In part, the political power exercised by militaries is a result of the increased risk of conflict in the region, brought on by heightened tensions in the South China Sea where a handful of regional states contest territory with China. 

The latest State of Southeast Asia survey by the ISEAS, released this month, found that 45% of respondents thought military confrontation between the US and China that results in a political crisis was the main concern in the South China Sea. 

How the Myanmar coup is settled will be symbolic. After several weeks, nationwide protests are still trying to roll back the military’s power and restore the NLD government, despite deadly repression from the authorities. 

The US has already imposed targeted sanctions on Myanmar’s military leaders, as will the European Union.

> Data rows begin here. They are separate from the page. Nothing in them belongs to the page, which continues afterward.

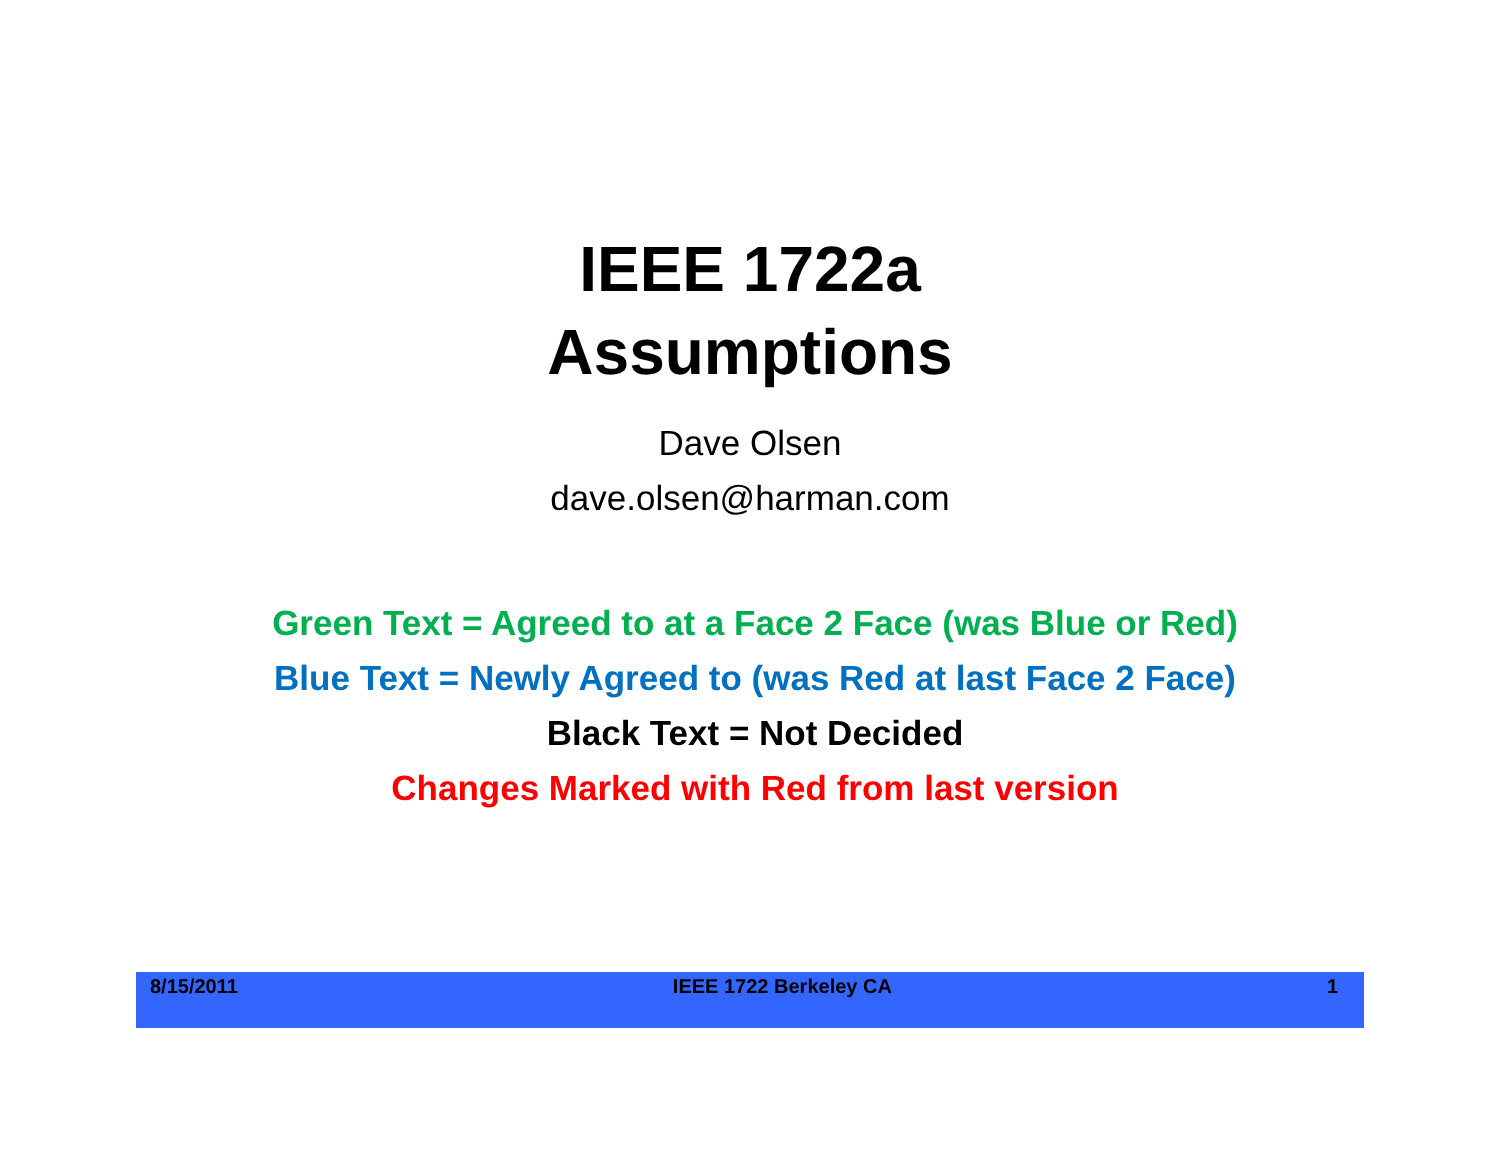IEEE 1722a
Assumptions
Dave Olsen
dave.olsen@harman.com
Green Text = Agreed to at a Face 2 Face (was Blue or Red)
Blue Text = Newly Agreed to (was Red at last Face 2 Face)
Black Text = Not Decided
Changes Marked with Red from last version
8/15/2011 IEEE 1722 Berkeley CA 1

Yet there is a creeping sense that the international community will accept an outcome if the junta agrees to quickly hold fresh elections, despite one only taking place in November which the military claims was rigged. 

Indeed, Jakarta is said to be formulating a regional action plan that would try to ensure Myanmar’s new military junta sticks to this promise.

That outcome, however, would not only legitimize the coup but also risk giving the military carte blanche to decide how the election proceeds, including who is and isn’t allowed to stand. 

After the 2014 coup in Thailand, its military junta also vowed to hold fresh elections. These didn’t take place until 2019 and only after the junta radically altered the constitution and electoral laws to guarantee the military political power regardless of electoral results. 

Whichever direction one looks in the region, Southeast Asia’s political militaries are not likely to return to their barracks anytime soon.